Israel has announced it was resuming efforts to solve the disappearance of Guy Hever, who went missing in the Golan Heights in 1997.
According to the IDF Spokesperson’s Unit, “targeted searches will take place in the Golan Heights and Jordan Valley highlands.”
“Over the years, many efforts have been made to locate the missing soldier, which continue until today,” the statement continued, adding that “a number of units are working together in the hopes of discovering new evidence that would shed light on the case.
The State of Israel and the IDF are deeply committing to its missing sons and those in captivity. The IDF will continue to do everything in its power to resolve the case of Guy Hever’s disappearance.”
While it is unclear if the searches are based on new intelligence, Israel has carried out extensive and similar searches almost every year since Hever went missing.
Last year, navy divers searched water reservoirs in the Golan and in 2014 Israel concentrated searches in two minefields near Had Nes, close to where Hever had been deployed.
During the 2014 searches, Israel torched the minefields and looked for irregularities in the subsequent blasts.
Israel had been hoping to find Hever’s rifle, which would not have decomposed in the nearly 20 years since his disappearance.
Hever, who was 20 at the time of his disappearance, was last seen walking away from his base on August 17, 1997 carrying only his Galil rifle, dog tag and ID card.
His base, Camp Thunder, was less than 24 kilometers from the Syrian border and hours after his disappearance, a birdwatcher reported seeing a uniformed person on the border.
A few months after his disappearance, another witness, a psychologist from a community near Hever’s base contacted the family and the police, telling them that hours after Hever left his base, she had seen a soldier in uniform at the Katzabia junction near the northern Golan town of Katzrin.
In 2005, German citizen Marion Keunecke was arrested in Aleppo, Syria.
Keunecke had lived in Israel for more than two decades and claimed to have been shortly interrogated in Hebrew by a thin, darkskinned man.
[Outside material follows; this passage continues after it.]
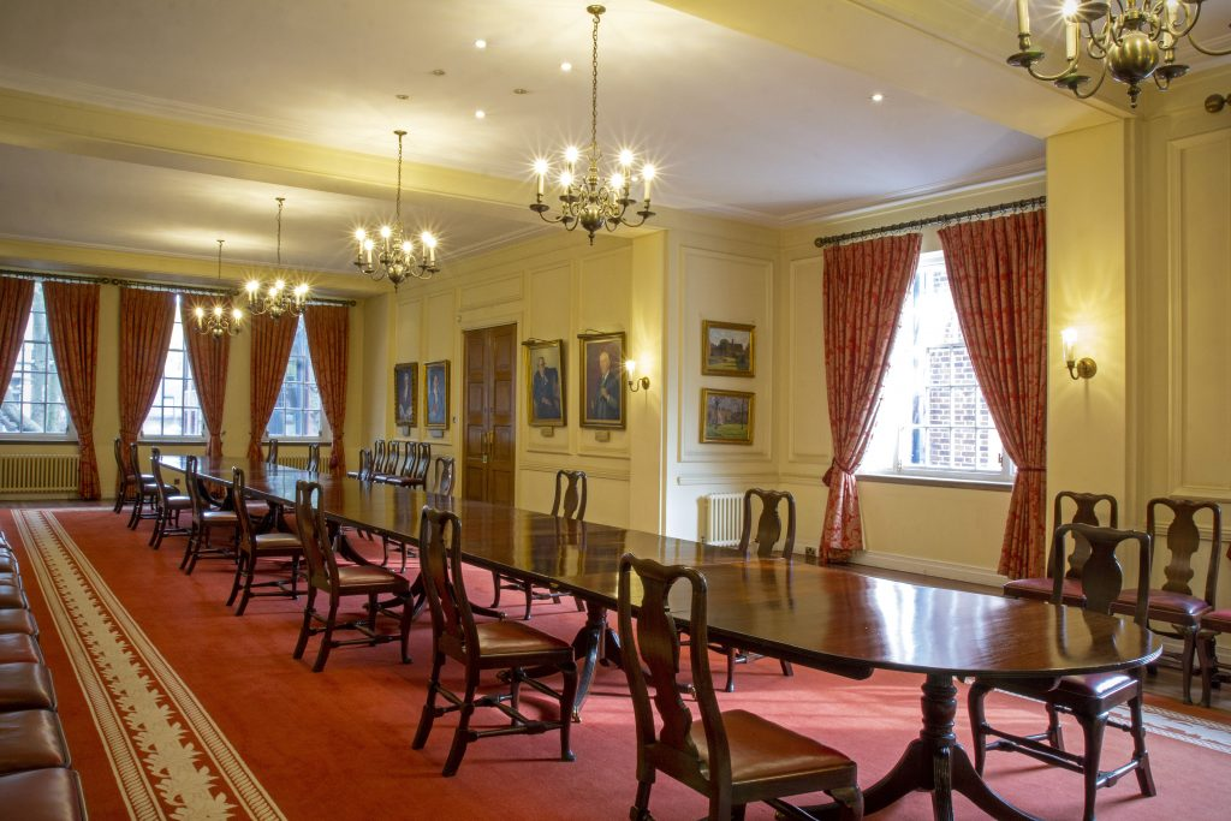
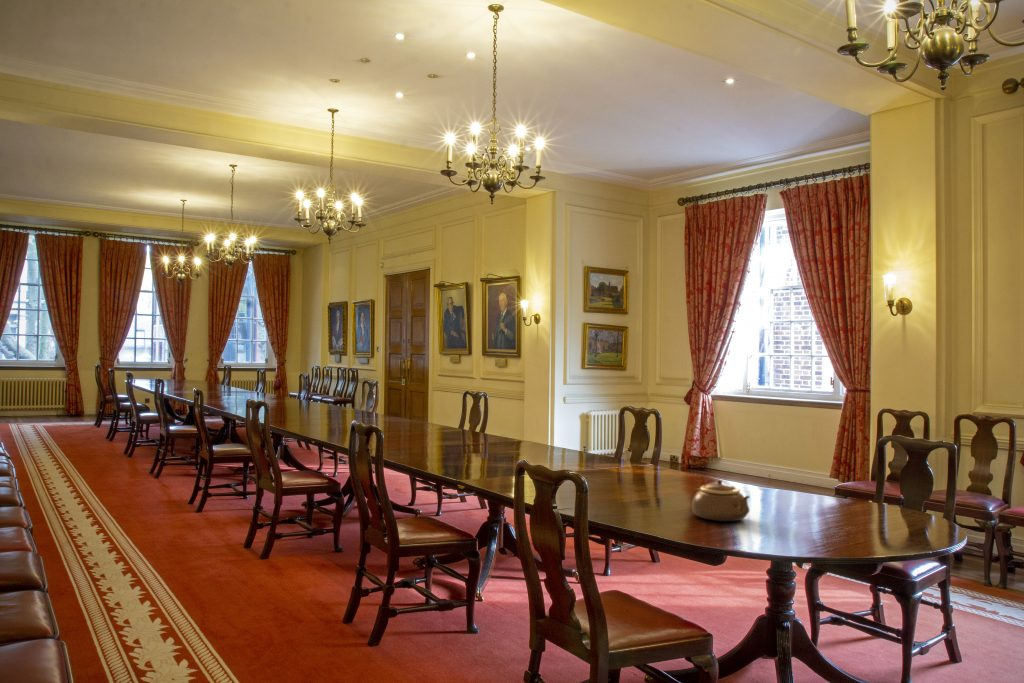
+ teapot [691,479,751,522]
Keunecke was reportedly unaware of Hever’s case until two years later, when she saw his picture.
She subsequently passed on her information to Israeli authorities as well as Hever’s mother, Rina.
In a letter to Hever’s mother, Keunecke wrote, “I met your son, missing soldier Guy Hever, during an interrogation on May 3, 2005, around 22:00… in Damascus, Syria, with 90% certainty. Of course I cannot say 100% because his name was not mentioned.”
His family believes that he may be in Syria, releasing a statement in 2008 saying that it is “the Israeli government’s opinion that he was kidnapped to Syria,” adding that “in February 2007 a Syrian organization claimed it was holding Guy and wanted to exchange him for Syrian prisoners being held in Israel.”
That group, the Resistance Committees for the Liberation of the Golan Heights had claimed it was holding an Israeli soldier captured on the Golan Heights and would free him in return for Golan Druze imprisoned in Israel.
But this group’s claim is not the first, as other groups have claimed responsibility for his kidnapping.
The authenticity of the statement is still questioned.
With the ongoing civil war in Syria, the family hopes that defectors might provide new information.
Hever’s family and IDF officials have engaged in diplomatic efforts, meeting with Red Cross and UN representatives as well as former US president Jimmy Carter, hoping to receive any information from Damascus about the missing soldier.
They never received any response.
Hever’s disappearance is one of the most enduring mysteries in Israel.